● Task to complete: Repeat every line of text in the records below word for word, leaving the pictures out of your answer.

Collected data
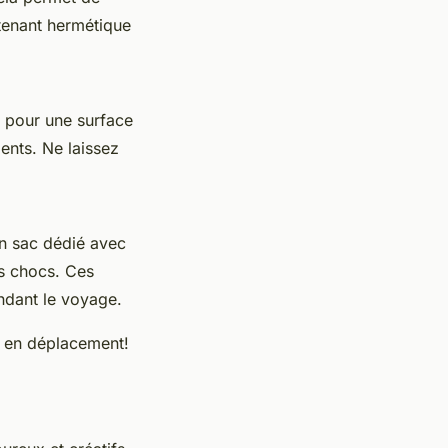
tenant hermétique
z pour une surface
dents. Ne laissez
 un sac dédié avec
es chocs. Ces
ndant le voyage.
e en déplacement!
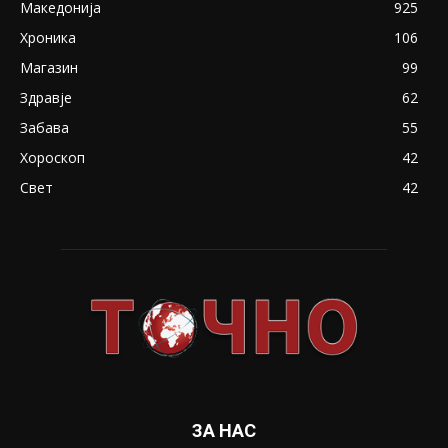
Македонија
925
Хроника
106
Магазин
99
Здравје
62
Забава
55
Хороскоп
42
Свет
42
ЗА НАС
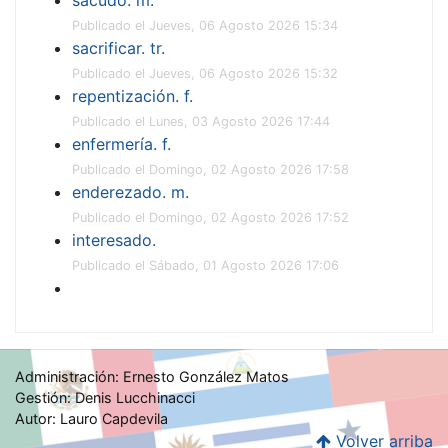
Publicado el Jueves, 06 Agosto 2026 15:34
sacrificar. tr.
Publicado el Jueves, 06 Agosto 2026 15:32
repentización. f.
Publicado el Lunes, 03 Agosto 2026 17:44
enfermería. f.
Publicado el Domingo, 02 Agosto 2026 17:58
enderezado. m.
Publicado el Domingo, 02 Agosto 2026 17:52
interesado.
Publicado el Sábado, 01 Agosto 2026 17:06
Administración: Ernesto González Matos
Gestión: Denis Lucchinacci
Autor: Lauro Capdevila
Volver arriba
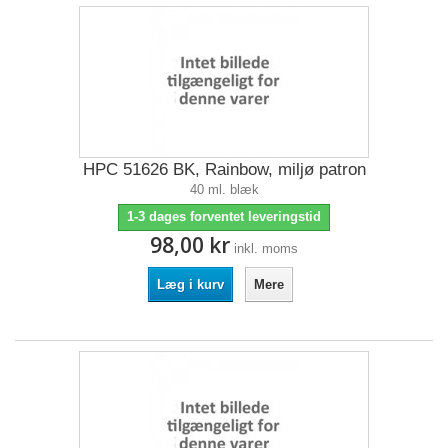
HPC 51626 BK, Rainbow, miljø patron
40 ml. blæk
1-3 dages forventet leveringstid
98,00 kr
inkl. moms
Læg i kurv
Mere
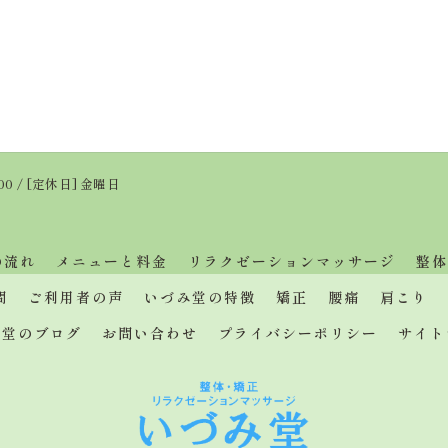
:00 / [定休日] 金曜日
の流れ
メニューと料金
リラクゼーションマッサージ
整体
問
ご利用者の声
いづみ堂の特徴
矯正
腰痛
肩こり
み堂のブログ
お問い合わせ
プライバシーポリシー
サイト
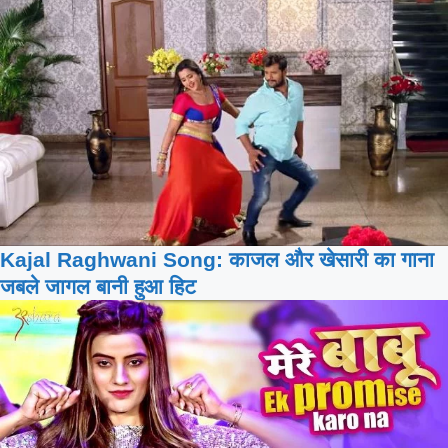
Kajal Raghwani Song: काजल और खेसारी का गाना
जबले जागल बानी हुआ हिट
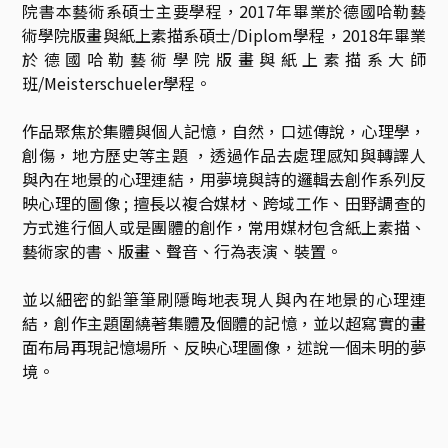
院書本藝術系碩士主要學程，2017年畢業於德國哈勒藝
術學院版畫與紙上素描系碩士/Diplom學程，2018年畢業
於德國哈勒藝術學院版畫與紙上素描系大師
班/Meisterschueler學程。

作品聚焦於集體與個人記憶，自然，口述傳說，心理學，
創傷，地方歷史等主題 ，透過作品去處理感知與轉譯人
與內在地景的心理連結，用夢境與詩的邏輯去創作系列反
映心理的圖像 ; 擅長以複合媒材、跨域工作、田野調查的
方式進行個人或是團體的創作，常用媒材包含紙上素描、
藝術家的書、版畫、聲音、行為表演、裝置。

並以細密的鉛筆筆刷隱晦地表現人與內在地景的心理連
結，創作主題圍繞著集體及個體的記憶，並以超寫實的畫
面布局再現記憶場所、反映心理圖像，述說一個未明的夢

● Result of the exercise:
tenant hermétique
z pour une surface
dents. Ne laissez
 un sac dédié avec
es chocs. Ces
ndant le voyage.
e en déplacement!
Македонија
925
Хроника
106
Магазин
99
Здравје
62
Забава
55
Хороскоп
42
Свет
42
ЗА НАС
Publicado el Jueves, 06 Agosto 2026 15:34
sacrificar. tr.
Publicado el Jueves, 06 Agosto 2026 15:32
repentización. f.
Publicado el Lunes, 03 Agosto 2026 17:44
enfermería. f.
Publicado el Domingo, 02 Agosto 2026 17:58
enderezado. m.
Publicado el Domingo, 02 Agosto 2026 17:52
interesado.
Publicado el Sábado, 01 Agosto 2026 17:06
Administración: Ernesto González Matos
Gestión: Denis Lucchinacci
Autor: Lauro Capdevila
Volver arriba
HPC 51626 BK, Rainbow, miljø patron
40 ml. blæk
1-3 dages forventet leveringstid
98,00 kr
inkl. moms
Læg i kurv
Mere
:00 / [定休日] 金曜日
の流れ
メニューと料金
リラクゼーションマッサージ
整体
問
ご利用者の声
いづみ堂の特徴
矯正
腰痛
肩こり
み堂のブログ
お問い合わせ
プライバシーポリシー
サイト
Kajal Raghwani Song: काजल और खेसारी का गाना
जबले जागल बानी हुआ हिट
院書本藝術系碩士主要學程，2017年畢業於德國哈勒藝
術學院版畫與紙上素描系碩士/Diplom學程，2018年畢業
於德國哈勒藝術學院版畫與紙上素描系大師
班/Meisterschueler學程。

作品聚焦於集體與個人記憶，自然，口述傳說，心理學，
創傷，地方歷史等主題 ，透過作品去處理感知與轉譯人
與內在地景的心理連結，用夢境與詩的邏輯去創作系列反
映心理的圖像 ; 擅長以複合媒材、跨域工作、田野調查的
方式進行個人或是團體的創作，常用媒材包含紙上素描、
藝術家的書、版畫、聲音、行為表演、裝置。

並以細密的鉛筆筆刷隱晦地表現人與內在地景的心理連
結，創作主題圍繞著集體及個體的記憶，並以超寫實的畫
面布局再現記憶場所、反映心理圖像，述說一個未明的夢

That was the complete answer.